Belinda Dawson había sido una de las primeras personas con las que ella habló al llegar a la universidad. Se hicieron amigas de inmediato y compartían la mayor parte del tiempo juntas. Belinda –Linda- era una muchacha amable y empática. Admirada por su capacidad de ser una chica siempre disponible para ayudar a otros, con buenos consejos todos terminan agradecidos de su existencia. Linda era experta en decir lo que realmente se quería escuchar, como si ella fuese capaz de leer los pensamientos.

—Estuvo bien. Gracias, Linda —contestó ella separándose, para después dar un gran sorbo a su vaso de café cargado.

—¡Oh, vamos! —manifestó Madeleine LeBlanc, quien botó levemente con sus dedos las cenizas que caían por su cigarrillo—. ¿A poco no tienes nada para contar?

—No, no realmente —dijo Sabina—. Sólo no he dormido bien.

—Bienvenida a la universidad, querida —dijo Madeleine botando el cigarro y lo apagó de una pisoteada en medio de la acera—. No puedes tener una vida normal cuando estás metida en esto.

—Siempre se puede hacer algo divertido, loca amargada —reprochó Alex Clark, mientras le quitó el bolso y lo tiró al suelo para después correr despavorida por los pasillos antes de entrar a clases.
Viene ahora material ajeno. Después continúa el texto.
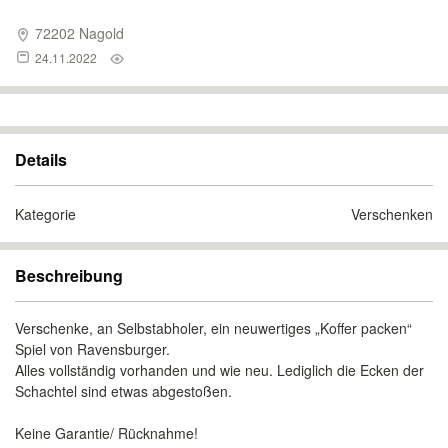
72202 Nagold
24.11.2022
Details
Kategorie
Verschenken
Beschreibung
Verschenke, an Selbstabholer, ein neuwertiges „Koffer packen“
Spiel von Ravensburger.
Alles vollständig vorhanden und wie neu. Lediglich die Ecken der
Schachtel sind etwas abgestoßen.
Keine Garantie/ Rücknahme!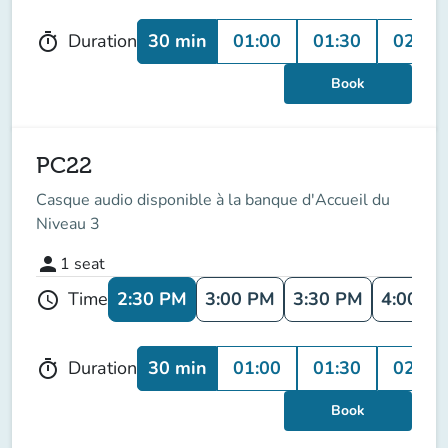
30 min
01:00
01:30
02:00
Duration
timer
Book
PC22
Casque audio disponible à la banque d'Accueil du
Niveau 3
person
1
seat
2:30 PM
3:00 PM
3:30 PM
4:00 P
Time
schedule
30 min
01:00
01:30
02:00
Duration
timer
Book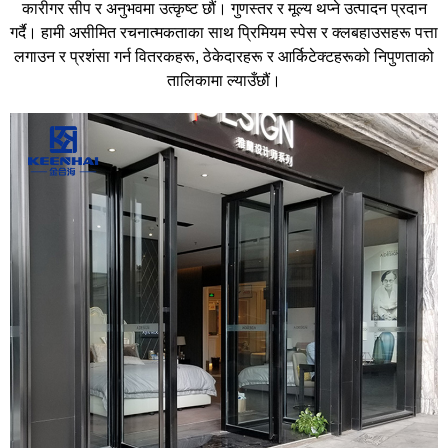
कारीगर सीप र अनुभवमा उत्कृष्ट छौं। गुणस्तर र मूल्य थप्ने उत्पादन प्रदान
गर्दै। हामी असीमित रचनात्मकताका साथ प्रिमियम स्पेस र क्लबहाउसहरू पत्ता
लगाउन र प्रशंसा गर्न वितरकहरू, ठेकेदारहरू र आर्किटेक्टहरूको निपुणताको
तालिकामा ल्याउँछौं।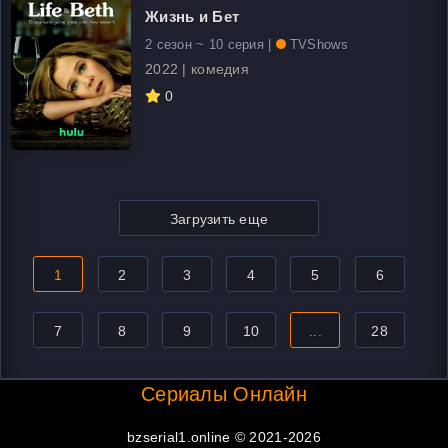
Жизнь и Бет
2 сезон ~ 10 серия |
TVShows
2022 | комедия
0
Загрузить еще
1
2
3
4
5
6
7
8
9
10
...
28
Сериалы Онлайн
bzserial1.online © 2021-2026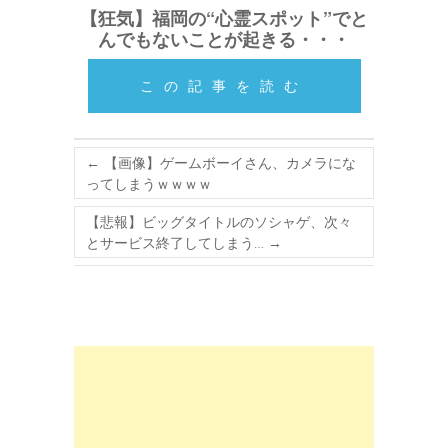
【狂気】福岡の“心霊スポット”でと
んでもないことが起きる・・・
この記事を読む
←
【画像】ゲームボーイさん、カメラにな
ってしまうｗｗｗｗ
【悲報】ビッグタイトルのソシャゲ、次々
とサービス終了してしまう…
→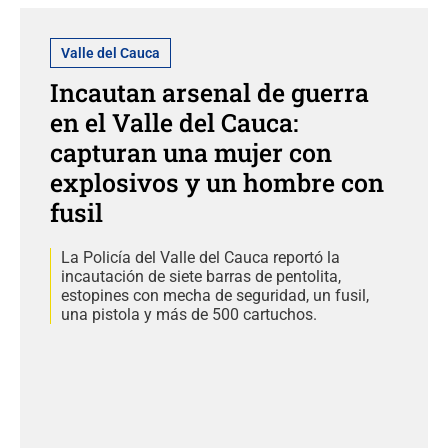
Valle del Cauca
Incautan arsenal de guerra
en el Valle del Cauca:
capturan una mujer con
explosivos y un hombre con
fusil
La Policía del Valle del Cauca reportó la
incautación de siete barras de pentolita,
estopines con mecha de seguridad, un fusil,
una pistola y más de 500 cartuchos.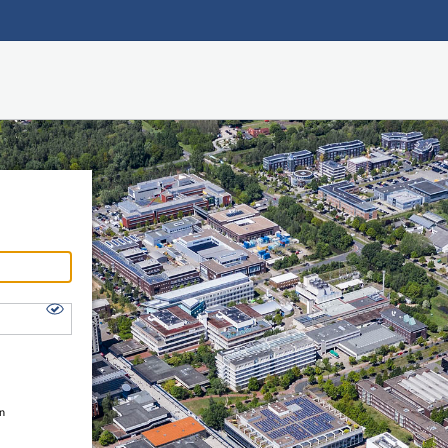
Hauptnavigation
Shibboleth Login
Fußzeile
en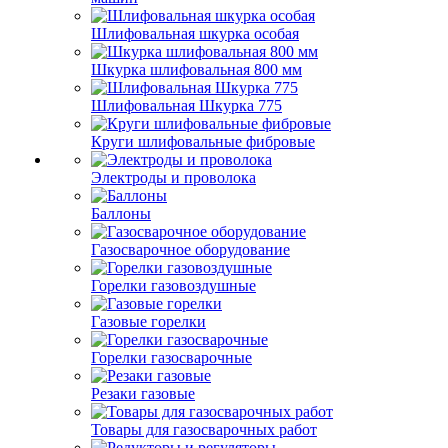
Шлифовальная шкурка особая
Шкурка шлифовальная 800 мм
Шлифовальная Шкурка 775
Круги шлифовальные фибровые
Электроды и проволока
Баллоны
Газосварочное оборудование
Горелки газовоздушные
Газовые горелки
Горелки газосварочные
Резаки газовые
Товары для газосварочных работ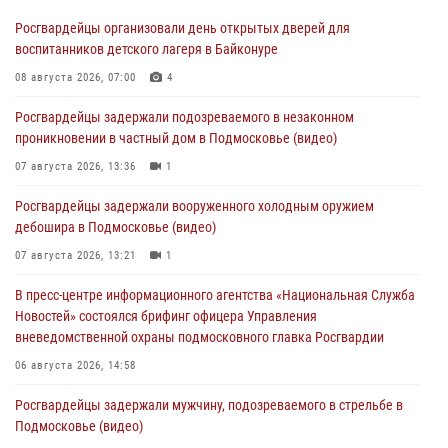
Росгвардейцы организовали день открытых дверей для
воспитанников детского лагеря в Байконуре
08 августа 2026, 07:00
4
Росгвардейцы задержали подозреваемого в незаконном
проникновении в частный дом в Подмосковье (видео)
07 августа 2026, 13:36
1
Росгвардейцы задержали вооруженного холодным оружием
дебошира в Подмосковье (видео)
07 августа 2026, 13:21
1
В пресс-центре информационного агентства «Национальная Служба
Новостей» состоялся брифинг офицера Управления
вневедомственной охраны подмосковного главка Росгвардии
06 августа 2026, 14:58
Росгвардейцы задержали мужчину, подозреваемого в стрельбе в
Подмосковье (видео)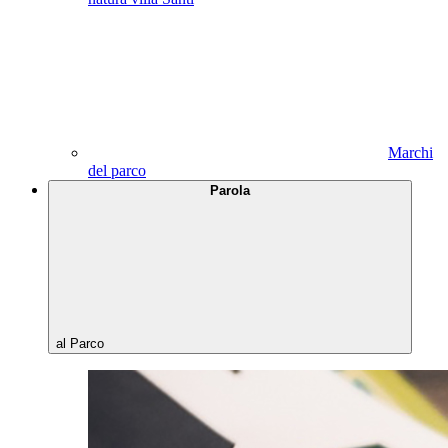
Marchi
del parco
Parola
al Parco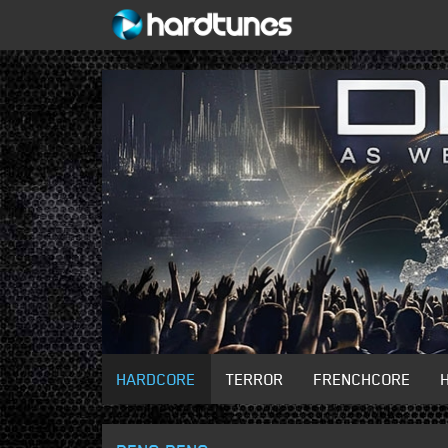
HARDCORE
TERROR
FRENCHCORE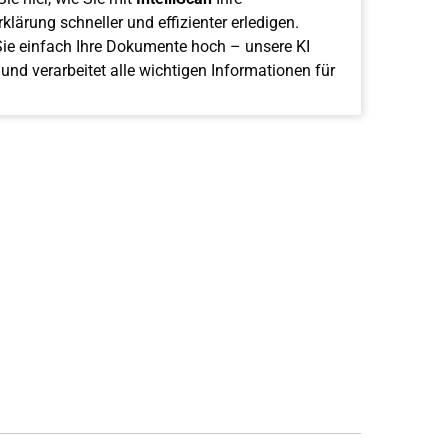
klärung schneller und effizienter erledigen.
ie einfach Ihre Dokumente hoch – unsere KI
 und verarbeitet alle wichtigen Informationen für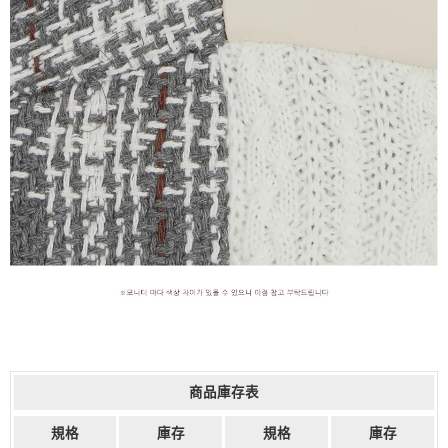
商品庫存表
規格
庫存
規格
庫存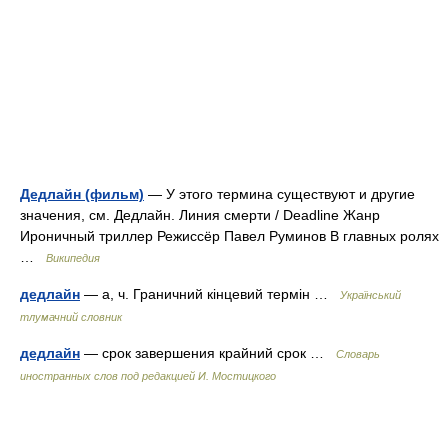
Дедлайн (фильм)
— У этого термина существуют и другие
значения, см. Дедлайн. Линия смерти / Deadline Жанр
Ироничный триллер Режиссёр Павел Руминов В главных ролях
…
Википедия
дедлайн
— а, ч. Граничний кінцевий термін …
Український
тлумачний словник
дедлайн
— срок завершения крайний срок …
Словарь
иностранных слов под редакцией И. Мостицкого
Madeleine pegó un grito enfurecida, pues cayó en su juego de ir en su búsqueda para vengarse.

Alex y Madeleine se conocieron por accidente, o al menos eso quería pensar Sabina cada vez que las miraba juntas. En su primer día, ambas iban tan aceleradas llegando a clases que chocaron la una con la otra. Discutieron a medida de insultos hasta que uno de los profesores les dio una charla de cómo mantener la cordura en Oxford.

—Será mejor que vayamos por ellas. Antes que se metan en problemas —dijo Linda y sonrió.

Sabina sabía que las actitudes de Madeleine LeBlanc y Alex Clark daban bastante que desear de las costumbres británicas. De todos modos, ninguna de las dos lo era: Madeleine era descendiente de un antigua familia francesa y Alex era una norteamericana transferida por el trabajo de su madre.

Linda y Sabina, en aquel día, salieron de la biblioteca —después de una fructífera charla de literatura latinoamericana—, cuando se encontraron con el profesor regañando a Madeleine y Alex, con medio pasillo de estudiantes que observaron el escándalo pensando que era la nueva pelea del siglo después de Batman contra Superman.